Example: Find d/dx[e^(5x^2)]. Outer: e^u, derivative e^u. Inner: u = 5x^2, derivative 10x. Chain rule: 10x * e^(5x^2).
Example: Find d/dx[ln(x^2 + 1)]. Using d/dx[ln(u)] = u'/u: derivative = 2x / (x^2 + 1). Logarithmic differentiation is a powerful technique for complex products and quotients — take the natural log of both sides, differentiate using log properties, then solve for y'. If you need help differentiating a specific function, ScanSolve can show you the exact rule to apply and walk through each step.
Practice Problems
Problem 1: Find f'(x) if f(x) = 4x^3 - 2x^2 + 7x - 9. Solution: Power rule on each term: f'(x) = 12x^2 - 4x + 7.
Problem 2: Find f'(x) if f(x) = x^2 e^x.
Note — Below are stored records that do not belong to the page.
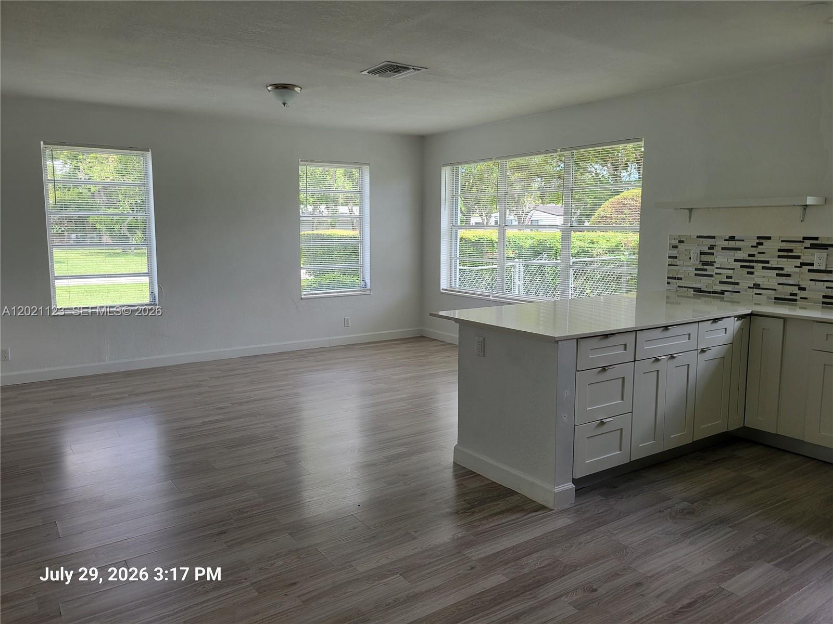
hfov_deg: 67.3
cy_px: 312
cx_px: 416
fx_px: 626
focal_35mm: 26
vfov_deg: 53.1
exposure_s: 1/192
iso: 40
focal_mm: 5.4
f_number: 1.8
Solution: Product rule. u = x^2, u' = 2x, v = e^x, v' = e^x. f'(x) = 2x e^x + x^2 e^x = e^x(2x + x^2) = x e^x(2 + x).
Problem 3: Find f'(x) if f(x) = (2x + 1)^4. Solution: Chain rule. Outer: u^4, derivative 4u^3. Inner: 2x + 1, derivative 2. f'(x) = 4(2x + 1)^3 * 2 = 8(2x + 1)^3.
Problem 4: Find f'(x) if f(x) = sin(x) / (x^2 + 1). Solution: Quotient rule. u = sin(x), u' = cos(x), v = x^2 + 1, v' = 2x. f'(x) = [cos(x)(x^2 + 1) - sin(x)(2x)] / (x^2 + 1)^2.